- _Aim of the exercise_
Every line of the entries with the word "corners" in it should be shown.
----- Records for the exercise
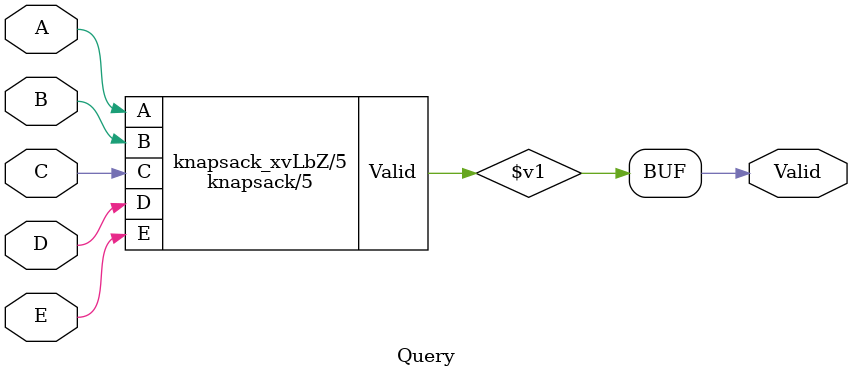
<source format=v>


// Define knapsack(num, num, num, num, num).
module \knapsack/5 (A, B, C, D, E, Valid);
  input A;
  input B;
  input C;
  input D;
  input E;
  output Valid;
  wire [1:0] $v1;
  assign $v1[0] = A*5'd4 + B*5'd2 + C*5'd2 + D + E*5'd10 >= 5'd15;
  assign $v1[1] = A*5'd12 + B + C*5'd2 + D + E*5'd4 <= 5'd16;
  assign Valid = &$v1;
endmodule

// Define Query(num, num, num, num, num).
module Query (A, B, C, D, E, Valid);
  input A;
  input B;
  input C;
  input D;
  input E;
  output Valid;
  wire $v1;
  \knapsack/5 \knapsack_xvLbZ/5 (A, B, C, D, E, $v1);
  assign Valid = &$v1;
endmodule

</source>
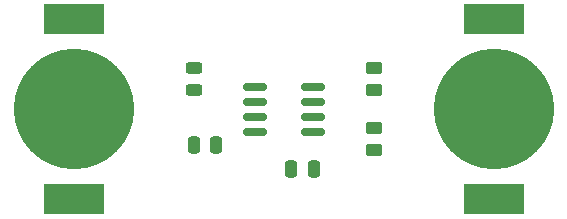
<source format=gbr>
%TF.GenerationSoftware,KiCad,Pcbnew,(6.0.7)*%
%TF.CreationDate,2022-09-19T01:01:14-07:00*%
%TF.ProjectId,Intro Project Alex Aarhus,496e7472-6f20-4507-926f-6a6563742041,rev?*%
%TF.SameCoordinates,Original*%
%TF.FileFunction,Soldermask,Top*%
%TF.FilePolarity,Negative*%
%FSLAX46Y46*%
G04 Gerber Fmt 4.6, Leading zero omitted, Abs format (unit mm)*
G04 Created by KiCad (PCBNEW (6.0.7)) date 2022-09-19 01:01:14*
%MOMM*%
%LPD*%
G01*
G04 APERTURE LIST*
G04 Aperture macros list*
%AMRoundRect*
0 Rectangle with rounded corners*
0 $1 Rounding radius*
0 $2 $3 $4 $5 $6 $7 $8 $9 X,Y pos of 4 corners*
0 Add a 4 corners polygon primitive as box body*
4,1,4,$2,$3,$4,$5,$6,$7,$8,$9,$2,$3,0*
0 Add four circle primitives for the rounded corners*
1,1,$1+$1,$2,$3*
1,1,$1+$1,$4,$5*
1,1,$1+$1,$6,$7*
1,1,$1+$1,$8,$9*
0 Add four rect primitives between the rounded corners*
20,1,$1+$1,$2,$3,$4,$5,0*
20,1,$1+$1,$4,$5,$6,$7,0*
20,1,$1+$1,$6,$7,$8,$9,0*
20,1,$1+$1,$8,$9,$2,$3,0*%
G04 Aperture macros list end*
%ADD10RoundRect,0.250000X-0.450000X0.262500X-0.450000X-0.262500X0.450000X-0.262500X0.450000X0.262500X0*%
%ADD11RoundRect,0.243750X0.456250X-0.243750X0.456250X0.243750X-0.456250X0.243750X-0.456250X-0.243750X0*%
%ADD12RoundRect,0.250000X0.250000X0.475000X-0.250000X0.475000X-0.250000X-0.475000X0.250000X-0.475000X0*%
%ADD13R,5.100000X2.500000*%
%ADD14C,10.200000*%
%ADD15RoundRect,0.250000X-0.250000X-0.475000X0.250000X-0.475000X0.250000X0.475000X-0.250000X0.475000X0*%
%ADD16RoundRect,0.150000X0.825000X0.150000X-0.825000X0.150000X-0.825000X-0.150000X0.825000X-0.150000X0*%
G04 APERTURE END LIST*
D10*
%TO.C,R2*%
X187960000Y-75287500D03*
X187960000Y-77112500D03*
%TD*%
D11*
%TO.C,D1*%
X172720000Y-72057500D03*
X172720000Y-70182500D03*
%TD*%
D12*
%TO.C,C1*%
X174620000Y-76708000D03*
X172720000Y-76708000D03*
%TD*%
D10*
%TO.C,R1*%
X187960000Y-70207500D03*
X187960000Y-72032500D03*
%TD*%
D13*
%TO.C,BT1*%
X198120000Y-66060000D03*
X198120000Y-81260000D03*
D14*
X198120000Y-73660000D03*
%TD*%
D15*
%TO.C,C2*%
X180980000Y-78740000D03*
X182880000Y-78740000D03*
%TD*%
D16*
%TO.C,U1*%
X182815000Y-75565000D03*
X182815000Y-74295000D03*
X182815000Y-73025000D03*
X182815000Y-71755000D03*
X177865000Y-71755000D03*
X177865000Y-73025000D03*
X177865000Y-74295000D03*
X177865000Y-75565000D03*
%TD*%
D13*
%TO.C,BT2*%
X162560000Y-81260000D03*
X162560000Y-66060000D03*
D14*
X162560000Y-73660000D03*
%TD*%
M02*

</source>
----------
- _Response_
0 Rectangle with rounded corners*
0 $2 $3 $4 $5 $6 $7 $8 $9 X,Y pos of 4 corners*
0 Add a 4 corners polygon primitive as box body*
0 Add four circle primitives for the rounded corners*
0 Add four rect primitives between the rounded corners*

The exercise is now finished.